Eu uso o opencode direto, e abuso do modo Plan, quando você pede algo e ele traça um projeto de implementação, que você pode aprimorar antes de mandar executar. Isso não te isenta de criar (ou pedir pra IA criar) testes automatizados e ler as alterações antes de aceitar, pois sempre pode ser gerado um código no estilo "go horse"; a IA vai tentar apresentar um resultado - seja qual for!
O fato é que essas ferramentas de IA - opencode, cursor, claudecode, openclaude... - vieram para ficar. Depois que você aprende a domar a fera, fica difícil voltar a codar no braço. A questão é que essas ferramentas não devem substituir o programador, e sim promover agilidade ao processo de geração de código. O próprio autocomplete do Vscode já é uma etapa desse processo. Ajuda bastante, mas você não pode simplesmente aceitar tudo. É preciso usar com sabedoria.
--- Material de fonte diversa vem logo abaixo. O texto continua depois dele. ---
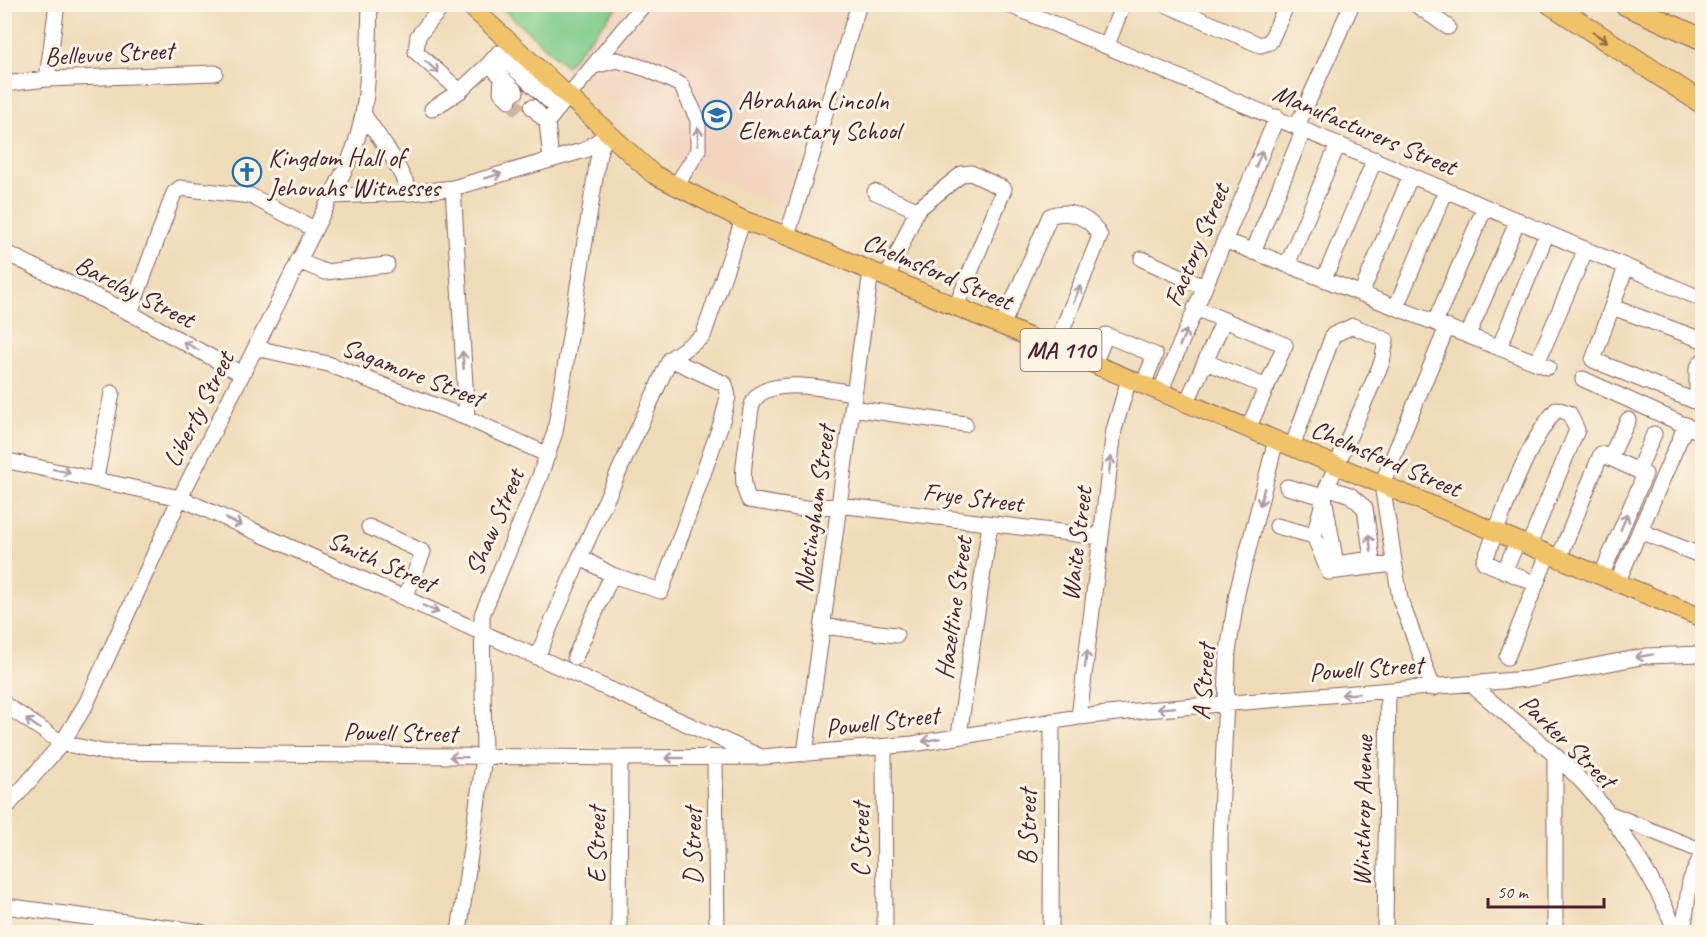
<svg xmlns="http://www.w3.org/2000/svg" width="1707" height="937" viewBox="0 0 1707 937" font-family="Caveat,sans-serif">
	<rect width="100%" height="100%" fill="#fcf5e5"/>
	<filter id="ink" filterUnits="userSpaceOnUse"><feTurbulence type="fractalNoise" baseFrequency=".0167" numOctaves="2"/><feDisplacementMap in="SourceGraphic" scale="12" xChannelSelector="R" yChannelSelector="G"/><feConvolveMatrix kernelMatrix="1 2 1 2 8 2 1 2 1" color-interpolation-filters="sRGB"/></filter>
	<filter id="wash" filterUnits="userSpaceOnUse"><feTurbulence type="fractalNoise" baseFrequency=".008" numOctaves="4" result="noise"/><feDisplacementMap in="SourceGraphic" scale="24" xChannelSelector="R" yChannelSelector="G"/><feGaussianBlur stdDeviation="1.35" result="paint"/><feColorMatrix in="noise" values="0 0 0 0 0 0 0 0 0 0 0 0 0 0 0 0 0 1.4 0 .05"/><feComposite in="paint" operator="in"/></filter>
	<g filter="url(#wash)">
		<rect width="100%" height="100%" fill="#f0dbb9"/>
		<!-- built -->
		<path fill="#f3d4bf" d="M 619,5 L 848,5 L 784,208 L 676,163 L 566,66 Z"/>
		<!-- green -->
		<path fill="#7fcc8a" stroke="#64765a" stroke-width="1.5" d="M 499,5 L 619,5 L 566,66 Z"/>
	</g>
	<g filter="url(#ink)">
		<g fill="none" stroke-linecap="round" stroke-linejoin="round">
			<!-- minor-tunnel -->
			<path stroke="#cfb59d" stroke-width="15" stroke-dasharray="15 8" stroke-linecap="butt" d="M 509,100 L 525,115"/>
			<!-- minor casing -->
			<g stroke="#84615d" stroke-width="17">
				<path id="minor" d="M 444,4 L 418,36 L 416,52 L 460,91
					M 1007,4 L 1702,299
					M 1165,4 L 1260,45 L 1270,42 L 1287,4
					M 1415,4 L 1448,27
					M 1107,45 L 1123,4
					M 498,53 L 558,109
					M 494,58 L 489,64 L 516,92
					M 594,66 L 617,60 L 647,69 L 681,85 L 698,120 L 698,151 L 675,187
					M 502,78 L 501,92 L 509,100
					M 47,79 L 57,4
					M 4,84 L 47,79 L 215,73
					M 532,107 L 547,122 L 551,160
					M 432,109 L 460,91 L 489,64
					M 364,115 L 392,156 L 411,193
					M 547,122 L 644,4
					M 1297,126 L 1352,4
					M 453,188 L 467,418
					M 875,192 L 917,210
					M 331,196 L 411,193 L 453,188 L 585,150 L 605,136
					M 787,236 L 859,4
					M 1224,240 L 1548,367
					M 4,252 L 130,313 L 242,374
					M 1253,252 L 1304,129
					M 1142,259 L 1204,287
					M 298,261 L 325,272 L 387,265
					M 1287,265 L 1338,144
					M 1626,267 L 1593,360 L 1697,402
					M 887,278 L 917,210 L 962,174 L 971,173 L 1004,189 L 956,307
					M 1324,279 L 1375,159
					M 1361,294 L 1411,175
					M 1396,307 L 1446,190
					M 1612,307 L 1702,340
					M 1195,308 L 1285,345 L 1248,429
					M 130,313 L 174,193 L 180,188 L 251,196 L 314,229
					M 1435,322 L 1485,207
					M 1002,326 L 1050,216 C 1070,208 1091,218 1100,236 L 1055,348
					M 1468,335 L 1518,220
					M 256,348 L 328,364 L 467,418 L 548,455
					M 1499,348 L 1547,233
					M 670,359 L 725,384 L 728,397 L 722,421 L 661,591 L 612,575 L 580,557 L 670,359 L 703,336 L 743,220
					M 1702,361 L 1697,369 L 1697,402 L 1702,404
					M 1206,362 L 1267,387
					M 1537,363 L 1586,249
					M 1094,364 L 1106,335 L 1155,355 L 1143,385
					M 1583,379 L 1702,433
					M 1160,392 L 1277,117
					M 854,393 C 830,390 762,373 752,405 C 749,416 749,429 747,441 C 745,461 739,481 749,500 L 804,509 L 839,505 L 1101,537
					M 1187,402 L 1224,320
					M 852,408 L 965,424
					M 1292,447 L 1333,335 L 1353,326 L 1386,340 L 1382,362 L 1327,487 L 1314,536 L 1329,572 L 1394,564
					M 1610,458 L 1628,420
					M 4,460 L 180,498 L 759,756
					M 1638,471 L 1654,434
					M 96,478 L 112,393
					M 1287,487 L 1324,497 L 1336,564 L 1372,559 L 1365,508 L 1350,495 L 1327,487
					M 1277,526 L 1314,536
					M 369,527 L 423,552 L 405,598
					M 1640,531 L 1702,556
					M 1529,545 L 1577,430 L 1569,413 L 1557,409 C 1525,444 1502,518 1484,562 L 1536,584
					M 1559,558 L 1601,454 L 1645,474 L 1601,576
					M 1504,571 L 1518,541
					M 1617,583 L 1686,425
					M 822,626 L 896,635
					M 537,657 L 580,557
					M 575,657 L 612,575
					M 1507,657 L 1548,554
					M 1472,685 C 1509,718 1551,748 1585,785 C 1618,821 1658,886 1676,932
					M 1433,688 L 1400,599 L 1382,484 L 1447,327
					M 4,704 L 62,743 L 103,752 L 620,758 L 762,757 L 913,744 L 1079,717 L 1146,710 L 1527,679 L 1646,656 L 1702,654
					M 1079,717 L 1114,430 L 1129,379
					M 959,735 L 990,524
					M 884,747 L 885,932
					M 805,754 L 871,271
					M 715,759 L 717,932
					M 4,810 L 62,743 L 86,704 L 180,498 L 349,161 C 371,111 368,57 370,4
					M 1608,813 L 1702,851
					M 4,906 L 201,932
					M 459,932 L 484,757 L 482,615 L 540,476 L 555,432 L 597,165 L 600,149 L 608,134
					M 619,932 L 620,758
					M 1051,932 L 1052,721
					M 1221,932 L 1220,839 L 1228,652 L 1237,593 L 1276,440
					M 1385,932 L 1388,691
					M 1555,932 L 1555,758
					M 1683,932 L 1690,881 L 1702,854"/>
			</g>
			<!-- major casing -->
			<g stroke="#84615d" stroke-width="20">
				<path id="major" d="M 468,4 L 653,174 L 743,220 L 787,236 L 1702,618"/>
			</g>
			<!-- highway casing -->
			<g stroke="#84615d" stroke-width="23">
				<path id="highway" d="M 1551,4 L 1702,103
					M 1624,4 L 1702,39"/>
			</g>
			<!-- minor -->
			<use href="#minor" stroke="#fff" stroke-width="15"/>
			<!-- major -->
			<use href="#major" stroke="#f1c369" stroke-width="18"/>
			<!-- highway -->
			<use href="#highway" stroke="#f1c369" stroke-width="21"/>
		</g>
		<!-- one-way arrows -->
		<defs><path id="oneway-shaft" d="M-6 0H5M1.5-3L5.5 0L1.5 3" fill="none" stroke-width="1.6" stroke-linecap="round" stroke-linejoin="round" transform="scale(1.5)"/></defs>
		<use stroke="#956947" href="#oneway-shaft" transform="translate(1600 37) rotate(34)"/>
		<g stroke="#ae9aa0">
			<use href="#oneway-shaft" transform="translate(432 67) rotate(41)"/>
			<use href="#oneway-shaft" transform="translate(698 136) rotate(-90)"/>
			<use href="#oneway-shaft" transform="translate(1259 159) rotate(-67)"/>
			<use href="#oneway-shaft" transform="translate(493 176) rotate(-16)"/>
			<use href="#oneway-shaft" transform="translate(1077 294) rotate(-68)"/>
			<use href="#oneway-shaft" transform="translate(1183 338) rotate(-67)"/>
			<use href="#oneway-shaft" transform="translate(191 346) rotate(-152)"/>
			<use href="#oneway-shaft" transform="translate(463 360) rotate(-94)"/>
			<use href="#oneway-shaft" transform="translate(1110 465) rotate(-83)"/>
			<use href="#oneway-shaft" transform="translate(62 471) rotate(12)"/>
			<use href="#oneway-shaft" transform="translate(1262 497) rotate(104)"/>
			<use href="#oneway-shaft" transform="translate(234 522) rotate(24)"/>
			<use href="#oneway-shaft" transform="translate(1624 522) rotate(-67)"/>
			<use href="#oneway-shaft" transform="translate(1370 543) rotate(-98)"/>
			<use href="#oneway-shaft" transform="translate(431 609) rotate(24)"/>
			<use href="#oneway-shaft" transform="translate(1644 656) rotate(170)"/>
			<use href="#oneway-shaft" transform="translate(1086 659) rotate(-83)"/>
			<use href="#oneway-shaft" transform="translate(1350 694) rotate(176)"/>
			<use href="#oneway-shaft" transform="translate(1166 708) rotate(175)"/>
			<use href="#oneway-shaft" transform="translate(33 724) rotate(-146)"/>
			<use href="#oneway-shaft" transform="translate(931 740) rotate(170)"/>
			<use href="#oneway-shaft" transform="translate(458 757) rotate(-179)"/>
			<use href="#oneway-shaft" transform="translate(674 758) rotate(-180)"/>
		</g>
	</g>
	<!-- icons -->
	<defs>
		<g id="school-ring" transform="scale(1.5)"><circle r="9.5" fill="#fcf5e5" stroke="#1f6fb2" stroke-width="1.5"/><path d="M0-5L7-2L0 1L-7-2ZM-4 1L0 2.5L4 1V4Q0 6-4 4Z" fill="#1f6fb2"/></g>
		<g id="church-ring" transform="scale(1.5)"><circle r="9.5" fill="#fcf5e5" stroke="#1f6fb2" stroke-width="1.5"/><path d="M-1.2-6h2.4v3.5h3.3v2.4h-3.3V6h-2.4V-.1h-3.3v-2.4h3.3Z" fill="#1f6fb2"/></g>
	</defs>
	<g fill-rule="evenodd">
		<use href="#school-ring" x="717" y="115"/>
		<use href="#church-ring" x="247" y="172"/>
	</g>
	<g text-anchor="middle" stroke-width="6" stroke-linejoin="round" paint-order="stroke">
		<!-- shield labels -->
		<rect fill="#fcf5e5" stroke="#7f5f63" stroke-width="1.5" x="1020.5" y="329" width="81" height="42" rx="4.5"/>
		<g font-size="24" font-weight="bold" fill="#4a1f2b">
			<text x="1061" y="358">MA 110</text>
		</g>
		<!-- street labels -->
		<g font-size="26" fill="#4a1f2b" stroke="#fcf5e5">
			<text transform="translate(109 53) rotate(-3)" y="9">Bellevue Street</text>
			<text transform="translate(1365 129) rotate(23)" y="9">Manufacturers Street</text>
			<text transform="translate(1196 245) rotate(-67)" y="9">Factory Street</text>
			<text transform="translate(938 271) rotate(23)" y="9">Chelmsford Street</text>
			<text transform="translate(135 291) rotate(27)" y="9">Barclay Street</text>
			<text transform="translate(413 372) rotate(21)" y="9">Sagamore Street</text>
			<text transform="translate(198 409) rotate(-63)" y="9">Liberty Street</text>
			<text transform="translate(1386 458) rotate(23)" y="9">Chelmsford Street</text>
			<text transform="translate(973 497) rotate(7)" y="9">Frye Street</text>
			<text transform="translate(814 509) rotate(-82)" y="9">Nottingham Street</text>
			<text transform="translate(494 522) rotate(-67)" y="9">Shaw Street</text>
			<text transform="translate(1076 544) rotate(-83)" y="9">Waite Street</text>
			<text transform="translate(382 561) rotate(24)" y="9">Smith Street</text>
			<text transform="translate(953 608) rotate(-82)" y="9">Hazeltine Street</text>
			<text transform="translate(1366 668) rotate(-4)" y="9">Powell Street</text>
			<text transform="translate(1203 682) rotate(-86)" y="9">A Street</text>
			<text transform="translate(882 721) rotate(-7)" y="9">Powell Street</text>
			<text transform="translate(400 732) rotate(1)" y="9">Powell Street</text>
			<text transform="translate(1568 741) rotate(44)" y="9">Parker Street</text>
			<text transform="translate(1362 811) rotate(-89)" y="9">Winthrop Avenue</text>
			<text transform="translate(1027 827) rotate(-90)" y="9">B Street</text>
			<text transform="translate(860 840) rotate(-90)" y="9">C Street</text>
			<text transform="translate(596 845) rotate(-90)" y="9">E Street</text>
			<text transform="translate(692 846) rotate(-90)" y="9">D Street</text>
		</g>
		<!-- poi labels -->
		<g font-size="26" fill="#4a1f2b" stroke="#fcf5e5" text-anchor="start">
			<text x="738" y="109">Abraham Lincoln<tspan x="738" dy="30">Elementary School</tspan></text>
			<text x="268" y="166">Kingdom Hall of<tspan x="268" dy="30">Jehovahs Witnesses</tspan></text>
		</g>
	</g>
	<!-- margin -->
	<rect width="1707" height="937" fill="none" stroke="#fcf5e5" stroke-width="24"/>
	<!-- scale -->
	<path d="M1488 898v9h116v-9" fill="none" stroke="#4a1f2b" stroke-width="3"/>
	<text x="1497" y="898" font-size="18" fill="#4a1f2b" stroke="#fcf5e5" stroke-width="4.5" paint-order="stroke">50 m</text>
</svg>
PS: No meu caso, criei SKILLS que orientam o modelo a criar testes automatizados, criar branches para features e hotfixes, rodar testes e só aceitar uma alteração se passar em alguns critérios, entre eles passar 100% nos testes automatizados, seguir padrões de código e verificar erros de compilação; enquanto não passa, a própria ferramenta continua fazendo as correções necessárias, até atingir todos os critérios. Depois de finalizada a tarefa, ela gera os commits correspondentes, aí eu ainda dou uma olhada no resultado antes de fazer o merge. Assim, de programador, eu acabei me tornando PO, SM e QA, e meu time de desnvolvimento é o opencode.